3. Development vs. Production Data

  • Production: The app is hardcoded to fetch data from the remote database branch.
  • Development:
    • By default, the app looks for local data in /public/data (which is gitignored in main).
    • Fake Data Generator: For local development, we use generate_fake_data.py. This script populates /public/data with 10 years of realistic synthetic data, allowing you to stress-test the charts without needing the massive real dataset.
    • Data Toggle: In dev mode, a "Use Remote Data" toggle appears in the UI. This allows checking the real production data without building the app.

📂 Project Structure

  • /src: React frontend application.
  • /scraper: Python scripts using Playwright.
  • /public/data: (Gitignored in main) Location for local/fake data.
  • .github/workflows: Actions for daily scraping and site deployment.

🏃‍♂️ Getting Started

Prerequisites

  • Node.js (v18+)
  • pnpm (v8+)
  • Python (v3.9+)

Installation

  1. Clone the repo

    git clone https://github.com/yourusername/daam-track-bd.git
    cd daam-track-bd
  2. Frontend Setup

    pnpm install
    pnpm dev
  3. Generating Fake Data (For Dev) Since the real data lives on a truncated branch, you need local data to see the charts work in dev mode.

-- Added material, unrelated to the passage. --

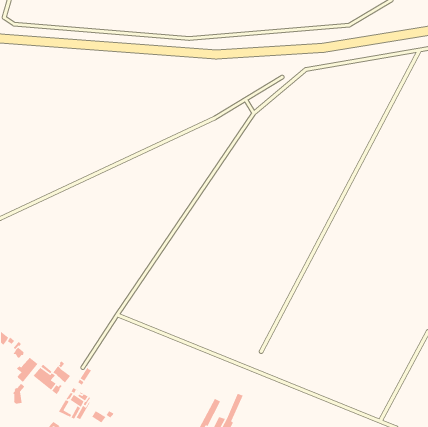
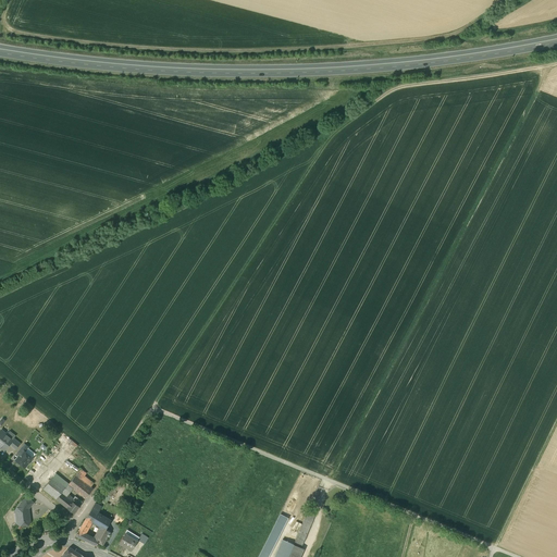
building: [16,357,38,383] -> none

    # Generates 10 years of synthetic history in /public/data
    python generate_fake_data.py
  4. Running the Scraper (Optional)

    cd scraper
    pip install -r requirements.txt
    playwright install chromium
    
    # 1. Update Category List (Optional)
    python fetch_categories.py
    
    # 2. Scrape Prices
    python main.py

🤝 Contributing

Contributions are welcome! Whether it's adding new data sources, improving the categorization algorithm, or enhancing the chart visualization.

📄 License

MIT License - Free to use, modify, and distribute for any purpose.